Money raised by the Kansas games goes toward the Law Enforcement Torch Run, an international program that raises millions of dollars for the Special Olympics.

The games also give the law officers an opportunity to have some fun, Cauley said.

“We’re out here having a good time,” he said. “It gets us some camaraderie, gets the guys out together.”

And the gals as well.

Diana Mendoza, a sergeant with the Lenexa Police Department, was flushed and sweaty after the five-minute CrossFit competition. Mendoza said she’s used to these workouts. But somehow

“This five minutes was a long five minutes.”

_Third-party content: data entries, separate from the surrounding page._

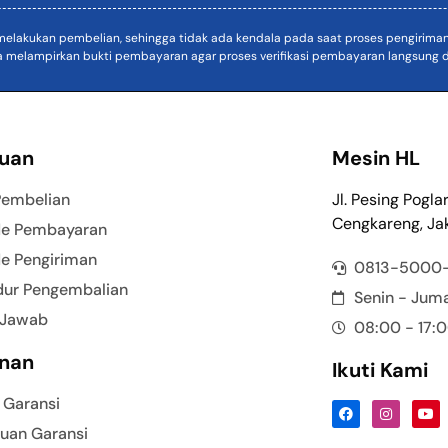
akukan pembelian, sehingga tidak ada kendala pada saat proses pengiriman. D
a melampirkan bukti pembayaran agar proses verifikasi pembayaran langsung di
uan
Mesin HL
Pembelian
Jl. Pesing Pogla
Cengkareng, Jak
e Pembayaran
e Pengiriman
0813-5000
dur Pengembalian
Senin - Jum
 Jawab
08:00 - 17:
nan
Ikuti Kami
 Garansi
uan Garansi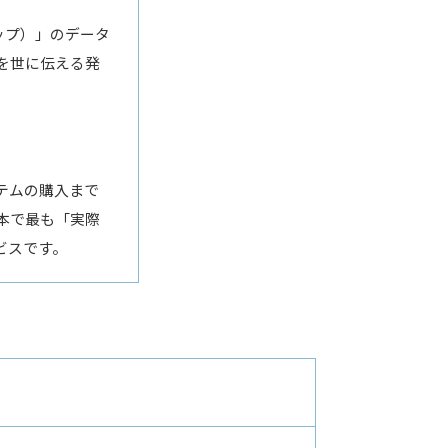
ップ）」のデータ
を世に伝える発
テムの購入まで
本で最も「実際
ビスです。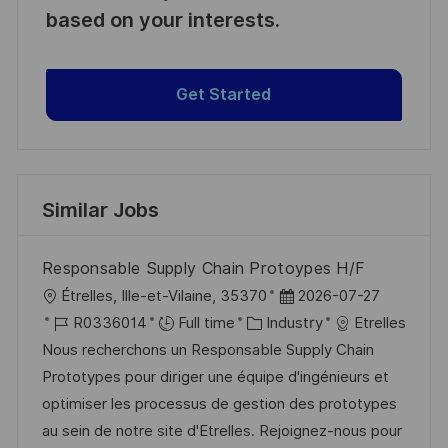
based on your interests.
Get Started
Similar Jobs
Responsable Supply Chain Protoypes H/F
L
P
Étrelles, Ille-et-Vilaine, 35370
2026-07-27
o
J
C
o
R0336014
Full time
Industry
Etrelles
c
o
a
s
Nous recherchons un Responsable Supply Chain
a
b
t
t
Prototypes pour diriger une équipe d'ingénieurs et
t
I
e
e
optimiser les processus de gestion des prototypes
i
d
g
d
au sein de notre site d'Etrelles. Rejoignez-nous pour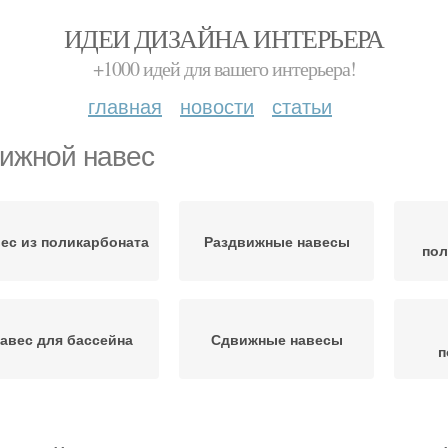
ИДЕИ ДИЗАЙНА ИНТЕРЬЕРА
+1000 идей для вашего интерьера!
главная
новости
статьи
ижной навес
ес из поликарбоната
Раздвижные навесы
по
авес для бассейна
Сдвижные навесы
п
авесы для бассейна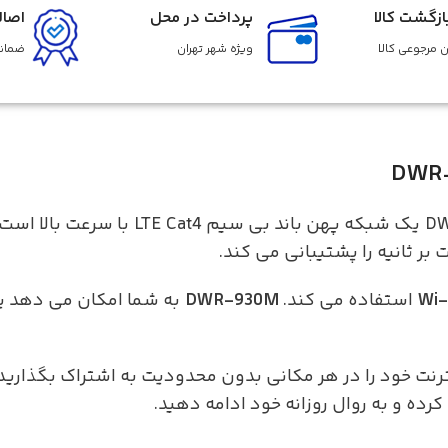
زگشت کالا
پرداخت در محل
اصال
 مرجوعی کالا
ویژه شهر تهران
ضمانت
استفاده می کند.
DWR-930M
به شما امکان می دهد 
رنت خود را در هر مکانی بدون محدودیت به اشتراک بگذارید.
رده و به روال روزانه خود ادامه دهید.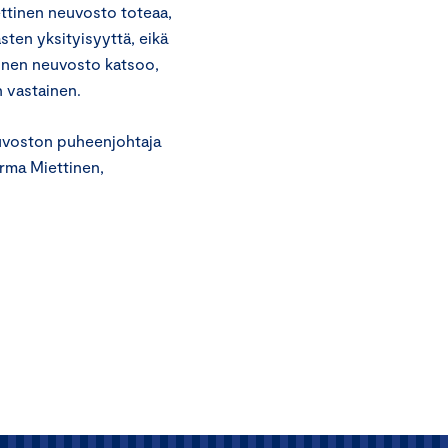
ttinen neuvosto toteaa,
sten yksityisyyttä, eikä
tinen neuvosto katsoo,
 vastainen.
euvoston puheenjohtaja
orma Miettinen,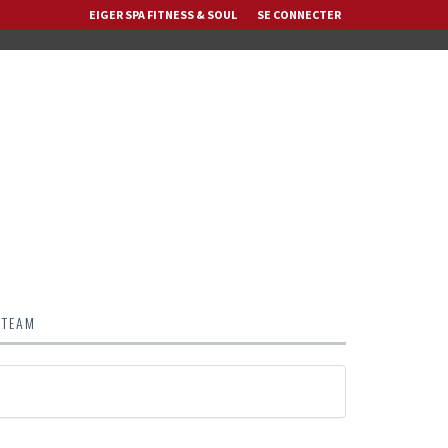
EIGER SPA FITNESS & SOUL
SE CONNECTER
 TEAM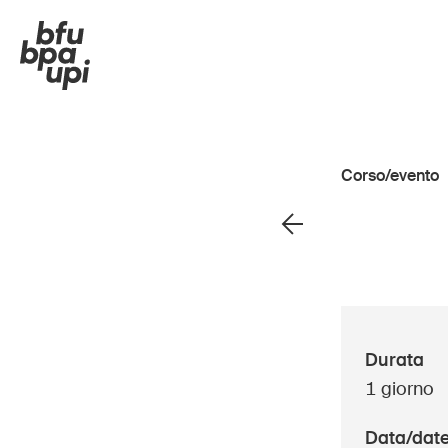
Corso/evento
Strada e traffico
Bamb
Sport e attività fisica
Anzi
Casa e giardino
Scuo
Durata
Edifici e impianti
Impr
1 giorno
Panoramica
Data/dat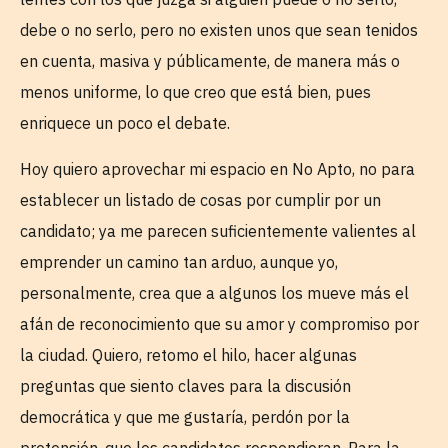
debe o no serlo, pero no existen unos que sean tenidos
en cuenta, masiva y públicamente, de manera más o
menos uniforme, lo que creo que está bien, pues
enriquece un poco el debate.
Hoy quiero aprovechar mi espacio en No Apto, no para
establecer un listado de cosas por cumplir por un
candidato; ya me parecen suficientemente valientes al
emprender un camino tan arduo, aunque yo,
personalmente, crea que a algunos los mueve más el
afán de reconocimiento que su amor y compromiso por
la ciudad. Quiero, retomo el hilo, hacer algunas
preguntas que siento claves para la discusión
democrática y que me gustaría, perdón por la
pretensión, que los candidatos respondieran. Para la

Mendoza takes part in other Special Olympics fundraisers as well, including the January Polar Bear Plunge at Shawnee Mission Park.

“I think athleticism is so important. Everybody, at some time, should be athletic,” she said. “I think the (Special Olympics athletes) give so much — 100 percent. More than some other athletes.”

At the end of the events, it was the Special Olympics athletes who gave the winners their medals.

“That’s a big deal for the officers,” Cauley said.